LUBUMBASHI, Congo | Here in one of the richest mineral belts in the world, where copper and cobalt almost seem to burst from the rugged earth, the people have grown accustomed to foreign opportunists. Anger is mounting, however, at some of the newest arrivals: businessmen from China.
At lunch hour outside the smelters near Lubumbashi, the gritty capital of southern Congo’s mining country, workers in fraying clothes and canvas sneakers rattle off complaints about their Chinese employers: wages of as little as $3 a day, backbreaking hours and a lack of safety equipment, which many said had led to severe on-the-job injuries and even deaths.
“We don’t have a choice but to keep working. Life is hard, and we have to survive,” said Andre, 26, whose younger brother died in an accident last year while toiling on the graveyard shift at a private, Chinese-owned smelter. While 21-year-old Akahika was raking a slag pit early one morning, a sudden noise startled him, causing him to lose his balance and fall into the scorching slag. He was burned to death almost instantly.
Like many workers interviewed for this story, Andre asked that his full name not be used, in order to shield him from retribution by his employers. His story and those of other workers offer a glimpse into a little-known — and little-regulated — slice of China’s dramatically expanding relationship with the world’s poorest continent.
As Beijing increasingly looks to Africa as a market for its inexpensive goods and a major source of raw materials, war-torn Congo, which boasts enormous natural wealth yet needs help with almost everything else, has emerged as a key trading partner. As the countries prepare to cement a record $9.5 billion trade deal, however, Congolese activists say Beijing is turning a blind eye to substandard labor practices at the dozens of small, privately owned Chinese smelters that have cropped up across the southern mining province of Katanga.
A leading Congolese watchdog group, Action Against Impunity for Human Rights, says it has documented dozens of cases of abuses.
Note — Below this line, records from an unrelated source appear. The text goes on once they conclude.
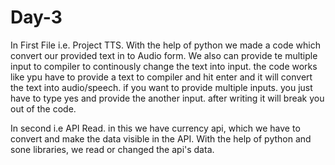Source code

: # Day-3
In First File i.e. Project TTS.
With the help of python we made a code which convert our provided text in to Audio form.
We also can provide te multiple input to compiler to continously change the text into input.
the code works like ypu have to provide a text to compiler and hit enter and it will convert the text into audio/speech.
if you want to provide multiple inputs.
you just have to type yes and provide the another input.
after writing it will break you out of the code.


In second i.e API Read.
in this we have currency api, which we have to convert and make the data visible in the API.
With the help of python and sone libraries, we read or changed the api's data.
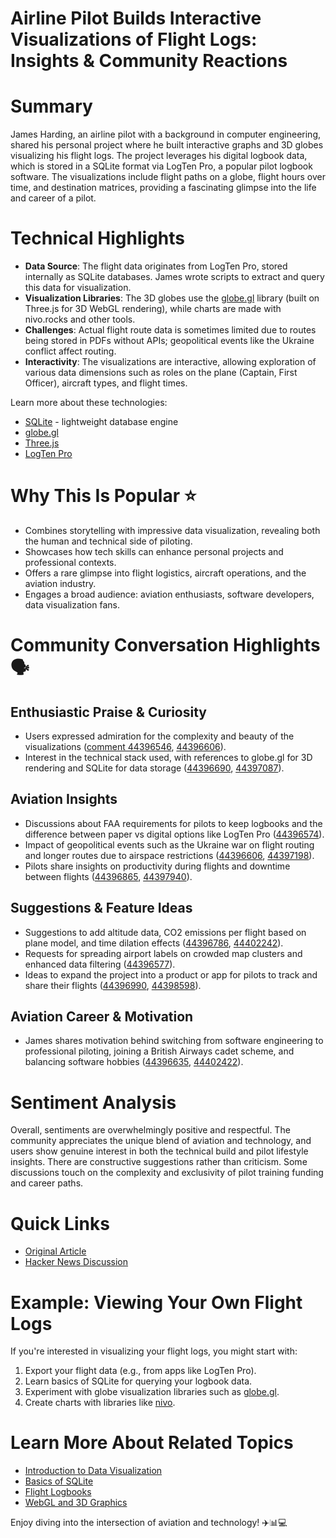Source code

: # Airline Pilot Builds Interactive Visualizations of Flight Logs: Insights & Community Reactions

# Summary
James Harding, an airline pilot with a background in computer engineering, shared his personal project where he built interactive graphs and 3D globes visualizing his flight logs. The project leverages his digital logbook data, which is stored in a SQLite format via LogTen Pro, a popular pilot logbook software. The visualizations include flight paths on a globe, flight hours over time, and destination matrices, providing a fascinating glimpse into the life and career of a pilot.

# Technical Highlights
- **Data Source**: The flight data originates from LogTen Pro, stored internally as SQLite databases. James wrote scripts to extract and query this data for visualization.
- **Visualization Libraries**: The 3D globes use the [globe.gl](https://globe.gl/) library (built on Three.js for 3D WebGL rendering), while charts are made with nivo.rocks and other tools.
- **Challenges**: Actual flight route data is sometimes limited due to routes being stored in PDFs without APIs; geopolitical events like the Ukraine conflict affect routing.
- **Interactivity**: The visualizations are interactive, allowing exploration of various data dimensions such as roles on the plane (Captain, First Officer), aircraft types, and flight times.

Learn more about these technologies:
- [SQLite](https://www.google.com/search?q=SQLite) - lightweight database engine
- [globe.gl](https://www.google.com/search?q=globe.gl)
- [Three.js](https://www.google.com/search?q=three.js)
- [LogTen Pro](https://www.google.com/search?q=logten+pro)

# Why This Is Popular ⭐️
- Combines storytelling with impressive data visualization, revealing both the human and technical side of piloting.
- Showcases how tech skills can enhance personal projects and professional contexts.
- Offers a rare glimpse into flight logistics, aircraft operations, and the aviation industry.
- Engages a broad audience: aviation enthusiasts, software developers, data visualization fans.

# Community Conversation Highlights 🗣️

## Enthusiastic Praise & Curiosity
- Users expressed admiration for the complexity and beauty of the visualizations ([comment 44396546](https://news.ycombinator.com/item?id=44396546), [44396606](https://news.ycombinator.com/item?id=44396606)).
- Interest in the technical stack used, with references to globe.gl for 3D rendering and SQLite for data storage ([44396690](https://news.ycombinator.com/item?id=44396690), [44397087](https://news.ycombinator.com/item?id=44397087)).

## Aviation Insights
- Discussions about FAA requirements for pilots to keep logbooks and the difference between paper vs digital options like LogTen Pro ([44396574](https://news.ycombinator.com/item?id=44396574)).
- Impact of geopolitical events such as the Ukraine war on flight routing and longer routes due to airspace restrictions ([44396606](https://news.ycombinator.com/item?id=44396606), [44397198](https://news.ycombinator.com/item?id=44397198)).
- Pilots share insights on productivity during flights and downtime between flights ([44396865](https://news.ycombinator.com/item?id=44396865), [44397940](https://news.ycombinator.com/item?id=44397940)).

## Suggestions & Feature Ideas
- Suggestions to add altitude data, CO2 emissions per flight based on plane model, and time dilation effects ([44396786](https://news.ycombinator.com/item?id=44396786), [44402242](https://news.ycombinator.com/item?id=44402242)).
- Requests for spreading airport labels on crowded map clusters and enhanced data filtering ([44396577](https://news.ycombinator.com/item?id=44396577)).
- Ideas to expand the project into a product or app for pilots to track and share their flights ([44396990](https://news.ycombinator.com/item?id=44396990), [44398598](https://news.ycombinator.com/item?id=44398598)).

## Aviation Career & Motivation
- James shares motivation behind switching from software engineering to professional piloting, joining a British Airways cadet scheme, and balancing software hobbies ([44396635](https://news.ycombinator.com/item?id=44396635), [44402422](https://news.ycombinator.com/item?id=44402422)).

# Sentiment Analysis
Overall, sentiments are overwhelmingly positive and respectful. The community appreciates the unique blend of aviation and technology, and users show genuine interest in both the technical build and pilot lifestyle insights. There are constructive suggestions rather than criticism. Some discussions touch on the complexity and exclusivity of pilot training funding and career paths.

# Quick Links
- [Original Article](https://jameshard.ing/pilot)
- [Hacker News Discussion](https://news.ycombinator.com/item?id=44396518)

# Example: Viewing Your Own Flight Logs
If you're interested in visualizing your flight logs, you might start with:
1. Export your flight data (e.g., from apps like LogTen Pro).
2. Learn basics of SQLite for querying your logbook data.
3. Experiment with globe visualization libraries such as [globe.gl](https://globe.gl/).
4. Create charts with libraries like [nivo](https://nivo.rocks/).

# Learn More About Related Topics
- [Introduction to Data Visualization](https://www.google.com/search?q=introduction+to+data+visualization)
- [Basics of SQLite](https://www.google.com/search?q=SQLite+tutorial)
- [Flight Logbooks](https://www.google.com/search?q=pilot+logbook)
- [WebGL and 3D Graphics](https://www.google.com/search?q=WebGL+3D+graphics)

Enjoy diving into the intersection of aviation and technology! ✈️📊💻
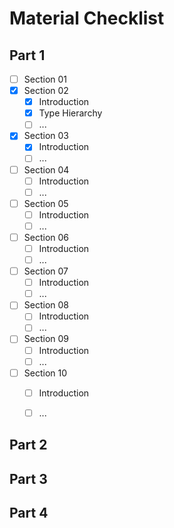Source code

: # Material Checklist

## Part 1

- [ ] Section 01
- [x] Section 02
    - [x] Introduction
    - [x] Type Hierarchy
    - [ ] ...
- [x] Section 03
    - [x] Introduction
    - [ ] ...
- [ ] Section 04
    - [ ] Introduction
    - [ ] ...
- [ ] Section 05
    - [ ] Introduction
    - [ ] ...
- [ ] Section 06
    - [ ] Introduction
    - [ ] ...
- [ ] Section 07
    - [ ] Introduction
    - [ ] ...
- [ ] Section 08
    - [ ] Introduction
    - [ ] ...
- [ ] Section 09
    - [ ] Introduction
    - [ ] ...
- [ ] Section 10
    - [ ] Introduction
    - [ ] ...


## Part 2


## Part 3


## Part 4

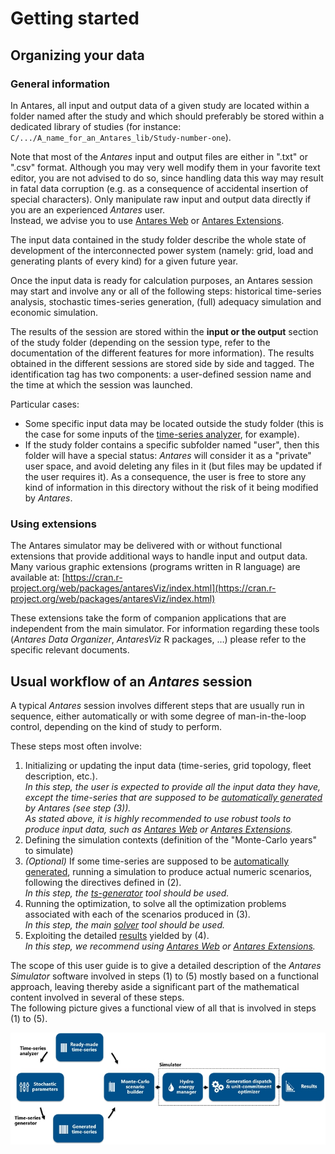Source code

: # Getting started

## Organizing your data

### General information

In Antares, all input and output data of a given study are located within a folder named after the study
and which should preferably be stored within a dedicated library of studies
(for instance: `C/.../A_name_for_an_Antares_lib/Study-number-one`).

Note that most of the *Antares* input and output files are either in ".txt" or ".csv" format. Although you may very well 
modify them in your favorite text editor, you are not advised to do so, since handling data this way may result in fatal
data corruption (e.g. as a consequence of accidental insertion of special characters). Only manipulate raw input and 
output data directly if you are an experienced *Antares* user.  
Instead, we advise you to use [Antares Web](https://antares-web.readthedocs.io) or [Antares Extensions](#using-extensions).

The input data contained in the study folder describe the whole state of development of the interconnected power system
(namely: grid, load and generating plants of every kind) for a given future year.

Once the input data is ready for calculation purposes, an Antares session may start and involve any or all of
the following steps: historical time-series analysis, stochastic times-series generation,
(full) adequacy simulation and economic simulation.

The results of the session are stored within the **input or the output** section of the study folder (depending on the session
type, refer to the documentation of the different features for more information).
The results obtained in the different sessions are stored side by side and tagged.
The identification tag has two components: a user-defined session name and the time at which the session was launched.

Particular cases:
- Some specific input data may be located outside the study folder (this is the case for some inputs of 
  the [time-series analyzer](other-features/analyzer.md), for example).
- If the study folder contains a specific subfolder named "user", then this folder will have a special status: *Antares* 
  will consider it as a "private" user space, and avoid deleting any files in it (but files may be updated if the user requires it). 
  As a consequence, the user is free to store any kind of information in this directory without the risk of it being 
  modified by *Antares*.

### Using extensions

The Antares simulator may be delivered with or without functional extensions that provide additional
ways to handle input and output data.  
Many various graphic extensions (programs written in R language) are available at: [https://cran.r-project.org/web/packages/antaresViz/index.html](https://cran.r-project.org/web/packages/antaresViz/index.html)

These extensions take the form of companion applications that are independent from the main simulator.
For information regarding these tools (*Antares Data Organizer*, *AntaresViz* R packages, …) please refer to
the specific relevant documents.

## Usual workflow of an *Antares* session

A typical *Antares* session involves different steps that are usually run in sequence,
either automatically or with some degree of man-in-the-loop control, depending on the kind of study to perform.

These steps most often involve:

1. Initializing or updating the input data (time-series, grid topology, fleet description, etc.).  
   *In this step, the user is expected to provide all the input data they have, except the time-series that are 
   supposed to be [automatically generated](18-parameters.md#generate) by *Antares* (see step (3)).*  
   *As stated above, it is highly recommended to use robust tools to produce input data, such as [Antares Web](https://antares-web.readthedocs.io) 
   or [Antares Extensions](#using-extensions).*   
2. Defining the simulation contexts (definition of the "Monte-Carlo years" to simulate)
3. *(Optional)* If some time-series are supposed to be [automatically generated](18-parameters.md#generate), 
   running a simulation to produce actual numeric scenarios, following the directives defined in (2).  
   *In this step, the [ts-generator](ts-generator/01-overview.md) tool should be used.*
4. Running the optimization, to solve all the optimization problems associated with each of the scenarios produced in (3).  
   *In this step, the main [solver](solver/01-overview.md) tool should be used.*
5. Exploiting the detailed [results](solver/03-outputs.md) yielded by (4).  
   *In this step, we recommend using [Antares Web](https://antares-web.readthedocs.io) 
   or [Antares Extensions](#using-extensions).*

The scope of this user guide is to give a detailed description of the *Antares Simulator* software involved in
steps (1) to (5) mostly based on a functional approach, leaving thereby aside a significant
part of the mathematical content involved in several of these steps.  
The following picture gives a functional view of all that is involved in steps (1) to (5).

![Antares_Process](img/Antares_Process.jpg)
In one case from last year, a worker said he was punched repeatedly by three supervisors, including one Chinese man. In another, a worker suffered debilitating burns on his legs when he fell into an oven, and his employer refused to pay the medical bill.
Chinese companies can treat their employees pretty much as they please, the group wrote in a forthcoming report, because workers are desperate and local authorities either lack the capacity to enforce domestic labor laws or are easily bribed to ignore violations. In June, civil servants in Katanga went on strike after several weeks without receiving paychecks.
“The weakness of our government, for the Chinese, represents a business opportunity,” said Jean-Pierre Okemba, one of the rights group’s investigators. “We don’t want a relationship like that.”
Chinese officials say these are private businesses, unattached to the government in Beijing, and that they have no power to regulate them. China’s trade with Africa soared to a record $107 billion last year, surpassing the volume of trade between Africa and the United States for the first time. If the mammoth China-Congo trade deal is approved, Beijing would win lucrative mining concessions in exchange for building roads, railways and other infrastructure that Congo needs.
“They keep their workers in really the bare minimum of conditions,” said Jean-Pierre Muteba, a Congolese trade union leader. “They operate right on the limits of what is legal.”
Wu Zexian, China’s ambassador to Congo, said he was aware of the allegations but that the Chinese government wasn’t responsible for the actions of private companies.
“The Chinese government’s position is very clear: Every Chinese company working overseas must strictly follow the laws of the country it works in,” he said.
Experts said, however, that Beijing did indeed have leverage over private entrepreneurs, most of whom are backed by state-owned Chinese banks.